The awareness pressed like heavy stones against his chest, crushing and powerful. The anomaly of the sensations had Hugh freezing. Except his damn heart raced a furious pace, and he distantly became aware of Caroline moving closer to him, her lips moving. He did not like the sensations coursing through him one bit; they felt foreign, not a part of him or something he could control.
“It is not prudent to consider every situation through the eyes of what our mother did.”
Yet it would be foolish to dismiss all the lessons the old earl had taught him, and his own experience. His throat ached, and his hands, held so stiffly at his side, trembled as he rose them to sign, “I will be going to London.”
Caroline’s face creased in surprise. “London! Are you certain that is where Phoebe went?”
“I am certain.”
“How can you be so sure?”
He quickly relayed the information to his sister. “That is where her brother lives.”
Her eyes went wide. “But why would she ever go to him? Without thinking of Franny or you. That does not sound like Phoebe, Hugh!”
“Perhaps she was not willing.”
Caroline sent him a pitying look before shuttering her expression. “She…she was in the man’s arms, and he took her into the carriage. Based on Mr. Gervase’s account, that was from this morning. Over five hours have passed.”
“Franny will feel adrift without both our presence for a while.”
“You…you are bringing her home then?” Caroline asked with such hope it jolted him.
“I wasn’t aware there was another option.”
She bit into her lip. “Mother…she tried to come home a few years ago. Father…the old earl would not let her. I know if he was here now, he would tell you not to chase Phoebe and to let her go. I…I simply wasn’t sure what you were going to do.”
“Franny needs her mother. Of course I will bring my wife home.” Hugh also added, “She has not yet fulfilled her obligation in helping you to launch into society. She is not yet free to repay her debt of honor in this marriage of convenience.”

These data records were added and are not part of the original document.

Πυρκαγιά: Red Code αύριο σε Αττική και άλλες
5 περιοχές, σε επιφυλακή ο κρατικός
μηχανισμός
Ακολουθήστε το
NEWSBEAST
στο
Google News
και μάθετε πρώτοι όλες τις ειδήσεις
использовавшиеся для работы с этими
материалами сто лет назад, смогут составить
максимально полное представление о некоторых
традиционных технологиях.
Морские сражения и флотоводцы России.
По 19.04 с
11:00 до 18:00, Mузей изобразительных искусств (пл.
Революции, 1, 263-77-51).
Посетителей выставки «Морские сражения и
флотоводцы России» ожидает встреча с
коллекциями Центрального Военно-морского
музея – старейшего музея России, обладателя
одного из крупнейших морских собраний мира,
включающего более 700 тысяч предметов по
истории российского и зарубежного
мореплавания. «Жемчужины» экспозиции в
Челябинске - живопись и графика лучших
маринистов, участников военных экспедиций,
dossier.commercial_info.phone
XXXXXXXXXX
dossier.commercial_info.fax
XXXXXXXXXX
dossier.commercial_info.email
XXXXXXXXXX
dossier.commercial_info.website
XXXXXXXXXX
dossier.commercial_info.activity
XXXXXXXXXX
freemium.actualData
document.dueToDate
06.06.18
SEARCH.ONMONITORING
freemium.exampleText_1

His heart still raced, and a weak-kneed feeling assailed him that had still yet to abate. Hugh was painfully aware that as he signed, his fingers had trembled, and he could not control his reactions. Or the sense of disquiet deepening in his gut. Or the doubt pressing against his heart.

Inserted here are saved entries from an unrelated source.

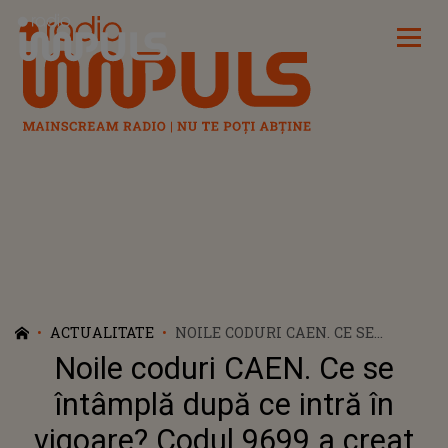
Radio Impuls
ACTUALITATE
NOILE CODURI CAEN. CE SE
ÎNTÂMPLĂ DUPĂ CE INTRĂ ÎN
Noile coduri CAEN. Ce se
VIGOARE? CODUL 9699 A CREAT
CONFUZIE ÎN RÂNDUL
întâmplă după ce intră în
ROMÂNILOR
vigoare? Codul 9699 a creat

“And do you need her, too? Are those really the only reasons you would go for her?”
“Of course I do not need her. If not for Franny’s sake and yours and William’s, would it matter?”

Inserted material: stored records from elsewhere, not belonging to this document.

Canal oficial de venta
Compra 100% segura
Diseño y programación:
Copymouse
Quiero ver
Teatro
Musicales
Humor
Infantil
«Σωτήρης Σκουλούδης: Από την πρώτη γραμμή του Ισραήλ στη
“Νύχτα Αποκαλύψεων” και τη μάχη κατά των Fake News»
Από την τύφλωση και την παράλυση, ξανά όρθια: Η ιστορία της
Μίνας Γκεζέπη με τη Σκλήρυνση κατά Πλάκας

A wounded look appeared in Caroline’s eyes, but Hugh did not stay to ponder the matter. With rapid strides, he exited the drawing room, heading to his library. Once there, he drafted several notes to his solicitors in London and to his man of affairs. The Winthrop townhouse in Grosvenor Square, which had been closed for more than a decade, needed to be opened and fully staffed by the time he should arrive in London. They had only a few days to get everything tip top, and no expenses should be spared in making the townhouse presentable.
Once there, he would retrieve his wife and deal with the matter of her unexpected leaving.
Never chase after a woman. The old earl’s warning slid under his defenses like a well-aimed arrow. That is the surest way to give them too much power, my boy, and then before you know it, you are in a trap that you can never recover from.